EXERCISE:
Where an entry contains a picture, skip the picture and write out everything else exactly.

AVAILABLE RECORDS:
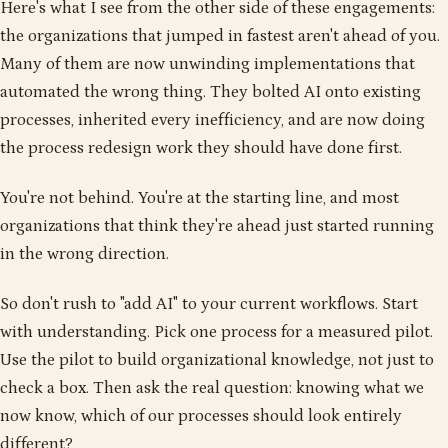
Here's what I see from the other side of these engagements:
the organizations that jumped in fastest aren't ahead of you.
Many of them are now unwinding implementations that
automated the wrong thing. They bolted AI onto existing
processes, inherited every inefficiency, and are now doing
the process redesign work they should have done first.
You're not behind. You're at the starting line, and most
organizations that think they're ahead just started running
in the wrong direction.
So don't rush to "add AI" to your current workflows. Start
with understanding. Pick one process for a measured pilot.
Use the pilot to build organizational knowledge, not just to
check a box. Then ask the real question: knowing what we
now know, which of our processes should look entirely
different?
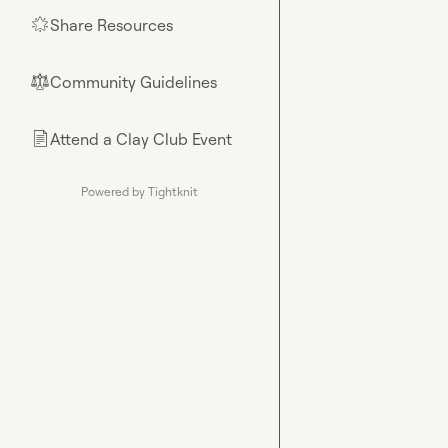
Share Resources
🌟
Community Guidelines
⚖︎
Attend a Clay Club Event
📄
Powered by Tightknit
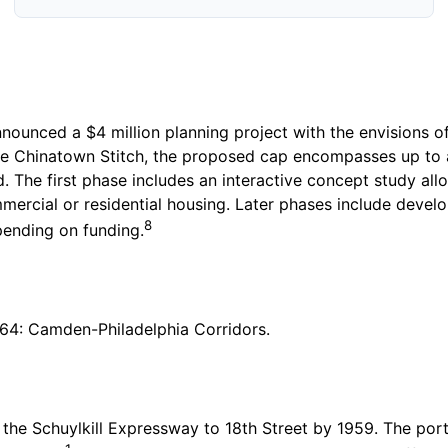
nnounced a $4 million planning project with the envisions o
 Chinatown Stitch, the proposed cap encompasses up to a
 The first phase includes an interactive concept study allo
rcial or residential housing. Later phases include develop
8
pending on funding.
r 64: Camden-Philadelphia Corridors.
the Schuylkill Expressway to 18th Street by 1959. The port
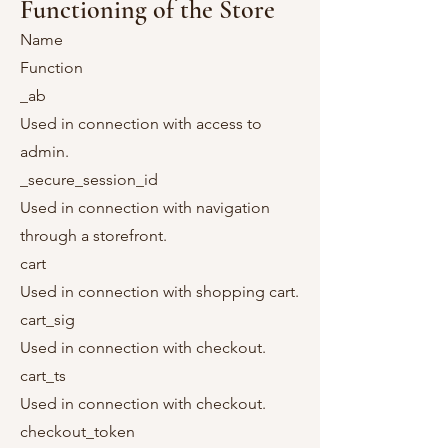
Functioning of the Store
Name
Function
_ab
Used in connection with access to
admin.
_secure_session_id
Used in connection with navigation
through a storefront.
cart
Used in connection with shopping cart.
cart_sig
Used in connection with checkout.
cart_ts
Used in connection with checkout.
checkout_token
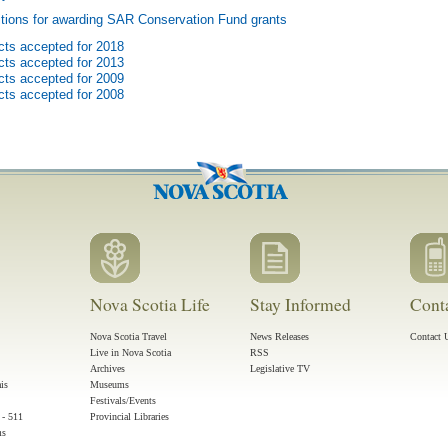
tions for awarding SAR Conservation Fund grants
cts accepted for 2018
cts accepted for 2013
cts accepted for 2009
cts accepted for 2008
Nova Scotia Life
Stay Informed
Cont
Nova Scotia Travel
News Releases
Contact 
Live in Nova Scotia
RSS
Archives
Legislative TV
ais
Museums
Festivals/Events
 - 511
Provincial Libraries
ms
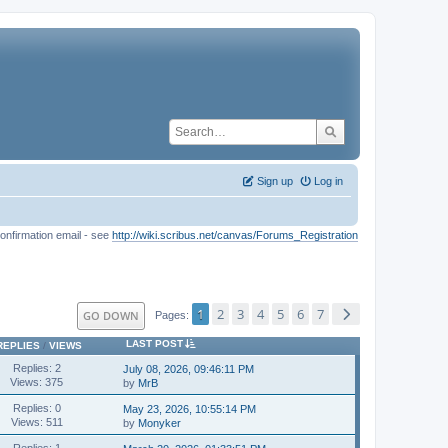
Sign up
Log in
onfirmation email - see
http://wiki.scribus.net/canvas/Forums_Registration
1
2
3
4
5
6
7
GO DOWN
Pages
LAST POST
REPLIES
/
VIEWS
Replies: 2
July 08, 2026, 09:46:11 PM
Views: 375
by
MrB
Replies: 0
May 23, 2026, 10:55:14 PM
Views: 511
by
Monyker
Replies: 1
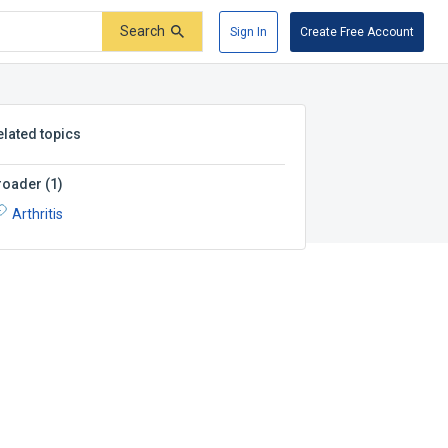
Search
Sign In
Create Free Account
elated topics
roader
(
1
)
Arthritis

YOUR SOLUTION:
Here's what I see from the other side of these engagements:
the organizations that jumped in fastest aren't ahead of you.
Many of them are now unwinding implementations that
automated the wrong thing. They bolted AI onto existing
processes, inherited every inefficiency, and are now doing
the process redesign work they should have done first.
You're not behind. You're at the starting line, and most
organizations that think they're ahead just started running
in the wrong direction.
So don't rush to "add AI" to your current workflows. Start
with understanding. Pick one process for a measured pilot.
Use the pilot to build organizational knowledge, not just to
check a box. Then ask the real question: knowing what we
now know, which of our processes should look entirely
different?
Share Resources
🌟
Community Guidelines
⚖︎
Attend a Clay Club Event
📄
Powered by Tightknit
nnounced a $4 million planning project with the envisions o
 Chinatown Stitch, the proposed cap encompasses up to a
 The first phase includes an interactive concept study allo
rcial or residential housing. Later phases include develop
8
pending on funding.
r 64: Camden-Philadelphia Corridors.
the Schuylkill Expressway to 18th Street by 1959. The port
Functioning of the Store
Name
Function
_ab
Used in connection with access to
admin.
_secure_session_id
Used in connection with navigation
through a storefront.
cart
Used in connection with shopping cart.
cart_sig
Used in connection with checkout.
cart_ts
Used in connection with checkout.
checkout_token
tions for awarding SAR Conservation Fund grants
cts accepted for 2018
cts accepted for 2013
cts accepted for 2009
cts accepted for 2008
Nova Scotia Life
Stay Informed
Cont
Nova Scotia Travel
News Releases
Contact 
Live in Nova Scotia
RSS
Archives
Legislative TV
ais
Museums
Festivals/Events
 - 511
Provincial Libraries
ms
Sign up
Log in
onfirmation email - see
http://wiki.scribus.net/canvas/Forums_Registration
1
2
3
4
5
6
7
GO DOWN
Pages
LAST POST
REPLIES
/
VIEWS
Replies: 2
July 08, 2026, 09:46:11 PM
Views: 375
by
MrB
Replies: 0
May 23, 2026, 10:55:14 PM
Views: 511
by
Monyker
Replies: 1
Search
Sign In
Create Free Account
elated topics
roader
(
1
)
Arthritis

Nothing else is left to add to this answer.